Text extract
[Dialogue] What Torture Does to Torturers

Carol Crow carol at songaia.com
Tue Dec 20 01:58:50 EST 2005


Are we naive enough to think Bush's agreement to the legislation will 
really stop the torture?  He and his associates will find some way to 
get around it.  Thanks, Harry, for the article.  It says a lot!

Carol
On Dec 19, 2005, at 10:53 AM, Harry Wainwright wrote:

>
> Colleagues, a sofering question. Peace, Harry
>  <unknown.gif>Published on Monday, December 19, 2005 by the Christian 
> Science Monitor
> What Torture Does to Torturers
> by Rushworth M. Kidder
>
> Last week, President Bush agreed to legislation banning cruel, 
> inhumane, and degrading treatment of prisoners in US custody. His 
> U-turn ended months of debate about the ethics of torture. Now come 
> revelations that the White House approved eavesdropping on American 
> citizens inside the United States without court-ordered warrants.
>
> These two information-gathering methods are markedly different: One 
> inflicts pain while the other invades privacy. But each has credible 
> national security arguments in its favor. Each raises profound human 
> rights objections. And each threatens to compromise the nation's moral 
> authority abroad.
>
> But there's another issue, largely unexplored, that speaks to a deeper 
> concern: the effect of such activity on the perpetrators. What is the 
> impact on those we ask to carry out those actions?
>
> Stanley Milgram's famous obedience experiments at Yale in the 1960s 
> shed light here. He recruited individuals to test (so they were told) 
> the role of punishment to promote learning. They were asked to follow 
> an experimenter's orders and administer increasingly powerful electric 
> shocks - up to 450 volts - whenever a "learner" gave the wrong answer.
>
> Unknown to those giving the shocks, the experiment was a fake. The 
> experimenter in a gray lab coat was a plant. The learner was an actor 
> mimicking anguish. No shocks were ever sent. The point was to see how 
> long the recruits would persist (though Mr. Milgram didn't use these 
> words) in torturing their victim in obedience to authority. The 
> sobering answer: a very long time.
>
> One of Milgram's recruits, William Menold, had just been discharged 
> from combat duty in the US Army. Growing increasingly concerned for 
> the learner he was zapping, he complained to the experimenter, who 
> told him to carry on and that he would accept full responsibility. Mr.

Extracted records
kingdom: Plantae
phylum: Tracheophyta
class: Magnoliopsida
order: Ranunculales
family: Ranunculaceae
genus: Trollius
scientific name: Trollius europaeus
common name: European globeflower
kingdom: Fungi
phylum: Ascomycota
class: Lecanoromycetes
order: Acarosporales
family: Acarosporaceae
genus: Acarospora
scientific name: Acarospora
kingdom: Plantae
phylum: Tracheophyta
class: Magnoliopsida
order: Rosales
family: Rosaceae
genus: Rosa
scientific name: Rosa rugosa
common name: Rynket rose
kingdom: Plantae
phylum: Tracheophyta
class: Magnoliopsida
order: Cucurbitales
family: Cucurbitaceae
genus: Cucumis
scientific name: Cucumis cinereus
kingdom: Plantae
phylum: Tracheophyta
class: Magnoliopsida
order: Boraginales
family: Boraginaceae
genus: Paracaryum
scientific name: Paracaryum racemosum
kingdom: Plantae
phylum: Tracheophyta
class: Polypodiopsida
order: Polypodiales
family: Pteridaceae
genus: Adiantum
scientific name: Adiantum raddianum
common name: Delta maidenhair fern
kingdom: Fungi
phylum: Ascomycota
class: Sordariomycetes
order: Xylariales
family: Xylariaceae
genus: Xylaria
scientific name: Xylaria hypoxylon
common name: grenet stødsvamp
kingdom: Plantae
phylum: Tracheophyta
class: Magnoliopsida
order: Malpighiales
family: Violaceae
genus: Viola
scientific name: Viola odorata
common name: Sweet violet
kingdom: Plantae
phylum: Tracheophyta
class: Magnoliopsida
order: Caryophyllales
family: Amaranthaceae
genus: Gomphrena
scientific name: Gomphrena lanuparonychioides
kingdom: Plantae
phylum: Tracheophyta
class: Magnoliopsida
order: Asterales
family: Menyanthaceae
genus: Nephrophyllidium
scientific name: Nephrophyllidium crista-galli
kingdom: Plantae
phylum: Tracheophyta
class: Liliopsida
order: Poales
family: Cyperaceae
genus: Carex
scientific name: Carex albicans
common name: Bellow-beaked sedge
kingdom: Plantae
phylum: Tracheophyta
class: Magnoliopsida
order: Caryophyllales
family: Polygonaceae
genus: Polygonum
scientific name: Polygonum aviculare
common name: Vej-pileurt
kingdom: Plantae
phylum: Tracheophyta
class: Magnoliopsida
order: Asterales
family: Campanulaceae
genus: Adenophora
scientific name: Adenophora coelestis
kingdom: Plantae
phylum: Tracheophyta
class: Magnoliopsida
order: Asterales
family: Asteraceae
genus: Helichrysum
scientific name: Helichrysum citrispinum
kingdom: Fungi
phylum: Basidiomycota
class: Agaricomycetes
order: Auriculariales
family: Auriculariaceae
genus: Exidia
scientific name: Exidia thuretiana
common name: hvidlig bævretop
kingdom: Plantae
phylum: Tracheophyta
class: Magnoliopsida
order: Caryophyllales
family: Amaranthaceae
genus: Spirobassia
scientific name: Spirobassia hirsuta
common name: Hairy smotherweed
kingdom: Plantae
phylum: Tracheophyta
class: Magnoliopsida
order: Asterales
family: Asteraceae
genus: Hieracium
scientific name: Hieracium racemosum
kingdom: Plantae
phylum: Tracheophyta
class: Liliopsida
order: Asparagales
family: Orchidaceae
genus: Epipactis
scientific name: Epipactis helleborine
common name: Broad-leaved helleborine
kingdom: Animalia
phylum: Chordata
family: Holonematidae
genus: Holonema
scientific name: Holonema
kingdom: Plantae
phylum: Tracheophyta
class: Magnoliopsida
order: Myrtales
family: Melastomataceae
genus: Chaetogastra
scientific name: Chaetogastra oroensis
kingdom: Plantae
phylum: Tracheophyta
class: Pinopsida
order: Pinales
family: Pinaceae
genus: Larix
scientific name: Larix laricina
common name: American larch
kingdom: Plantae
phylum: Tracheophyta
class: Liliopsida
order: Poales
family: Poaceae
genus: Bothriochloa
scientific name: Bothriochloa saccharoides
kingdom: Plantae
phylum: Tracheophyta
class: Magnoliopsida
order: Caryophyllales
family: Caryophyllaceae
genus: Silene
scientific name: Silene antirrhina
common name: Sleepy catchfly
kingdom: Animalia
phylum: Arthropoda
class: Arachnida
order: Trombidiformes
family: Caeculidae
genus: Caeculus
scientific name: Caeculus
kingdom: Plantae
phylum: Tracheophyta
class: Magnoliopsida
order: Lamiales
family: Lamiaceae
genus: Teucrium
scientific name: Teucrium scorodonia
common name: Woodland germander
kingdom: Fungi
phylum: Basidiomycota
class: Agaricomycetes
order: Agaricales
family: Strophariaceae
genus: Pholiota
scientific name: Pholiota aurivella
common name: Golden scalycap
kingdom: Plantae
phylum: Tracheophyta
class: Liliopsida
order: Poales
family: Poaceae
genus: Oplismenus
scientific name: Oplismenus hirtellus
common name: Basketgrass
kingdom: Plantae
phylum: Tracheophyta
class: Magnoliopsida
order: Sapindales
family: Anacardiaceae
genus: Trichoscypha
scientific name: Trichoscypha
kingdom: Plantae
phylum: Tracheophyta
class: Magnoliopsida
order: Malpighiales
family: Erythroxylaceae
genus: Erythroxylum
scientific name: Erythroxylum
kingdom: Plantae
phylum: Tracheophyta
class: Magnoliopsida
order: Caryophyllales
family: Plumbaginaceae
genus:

Set exercise
Reproduce the part of the article about torture and torturers starting at "[Dialogue] What Torture" and ending at "says a lot!". Use only the article about torture and torturers, not the data.

Result below
[Dialogue] What Torture Does to Torturers

Carol Crow carol at songaia.com
Tue Dec 20 01:58:50 EST 2005


Are we naive enough to think Bush's agreement to the legislation will 
really stop the torture?  He and his associates will find some way to 
get around it.  Thanks, Harry, for the article.  It says a lot!